[BEGIN SOURCE DATA]
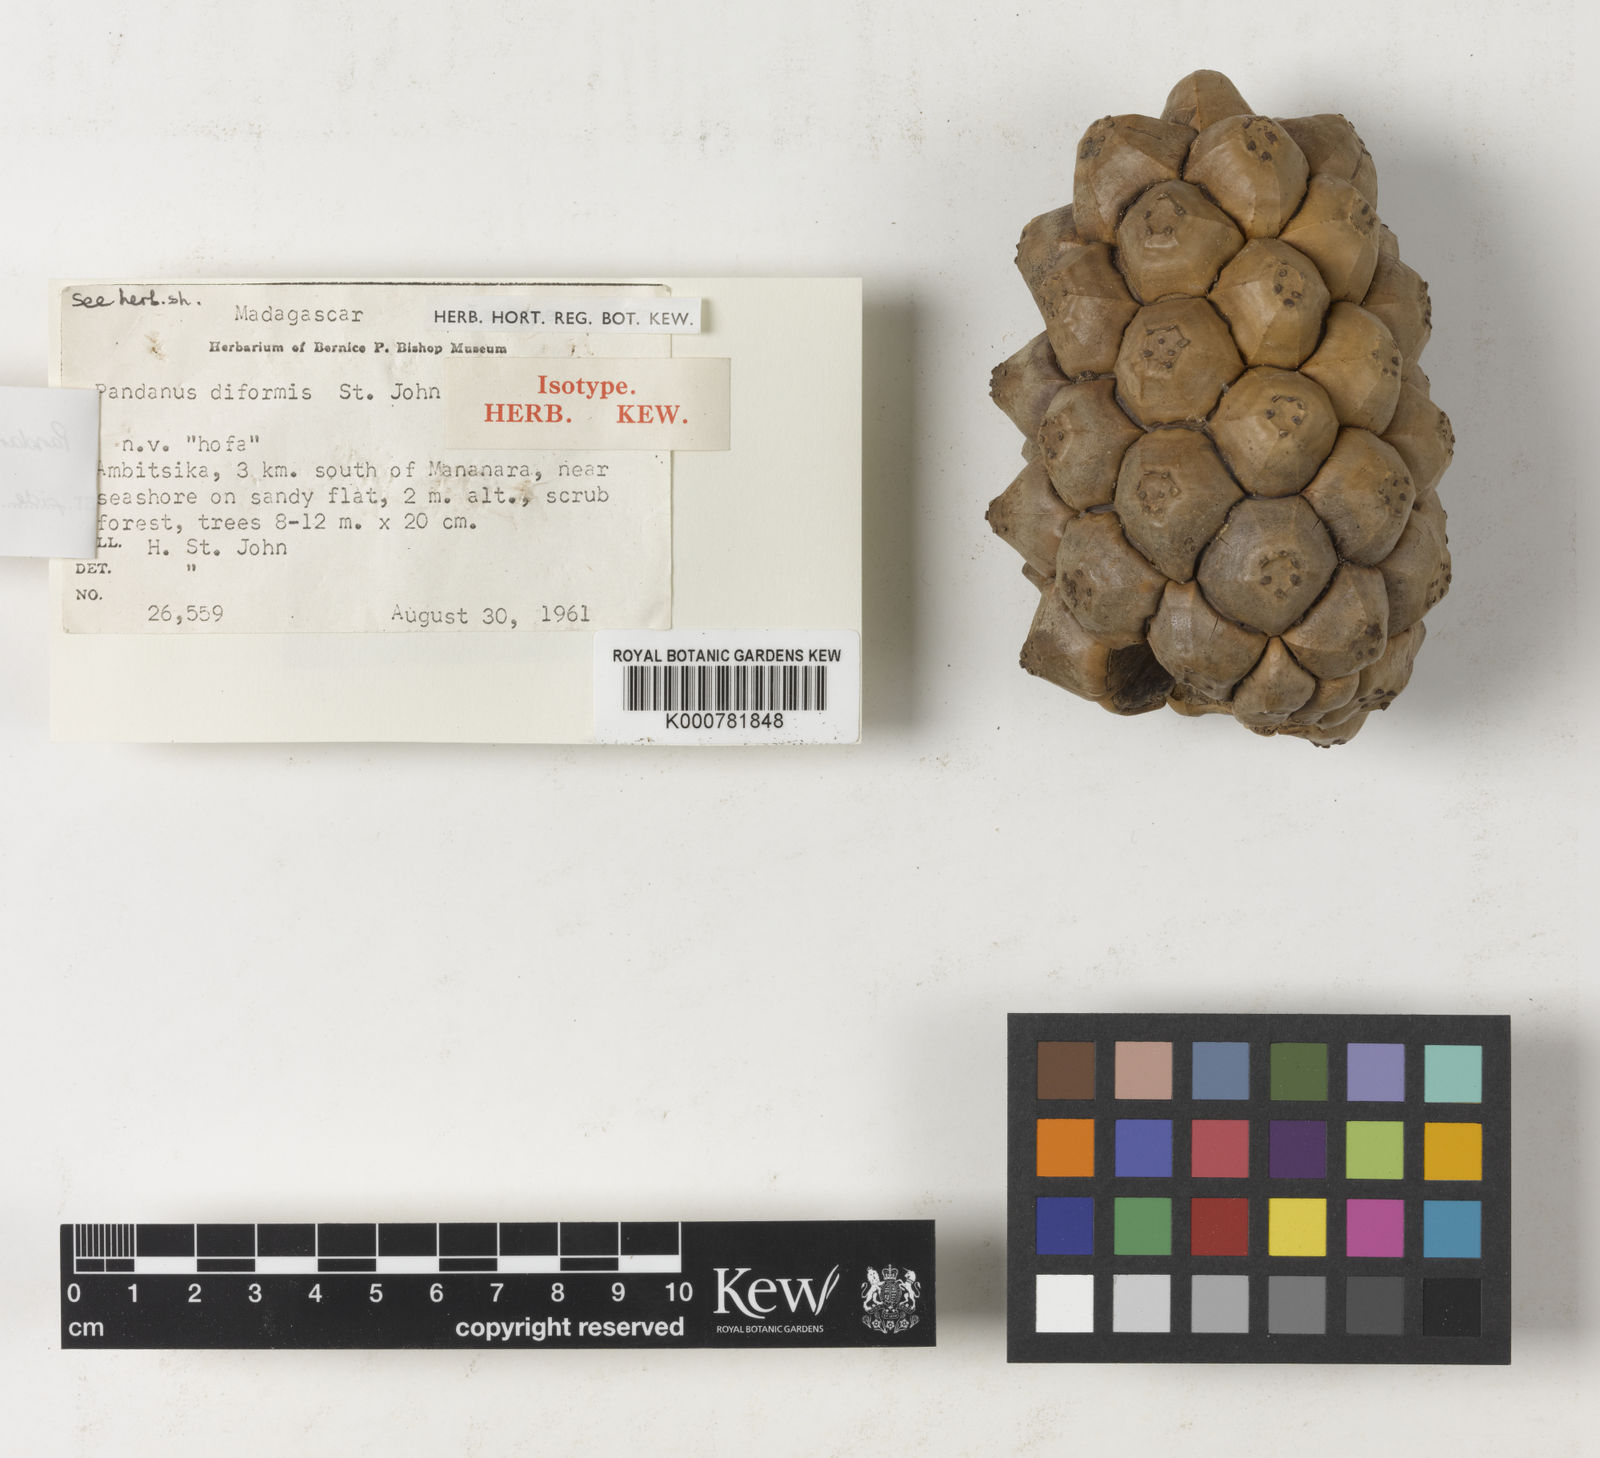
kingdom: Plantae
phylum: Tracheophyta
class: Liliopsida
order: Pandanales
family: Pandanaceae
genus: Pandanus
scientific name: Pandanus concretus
[END SOURCE DATA]
» **GIVEN PROBLEM**
Output all of the material above as a two-column CSV with the header row rank,name. Put one entry per row, enclose each field in quotes, replace any line breaks with spaces, and omit the pictures.

» **THE RESPONSE**
rank,name
"kingdom:","Plantae"
"phylum:","Tracheophyta"
"class:","Liliopsida"
"order:","Pandanales"
"family:","Pandanaceae"
"genus:","Pandanus"
"scientific name:","Pandanus concretus"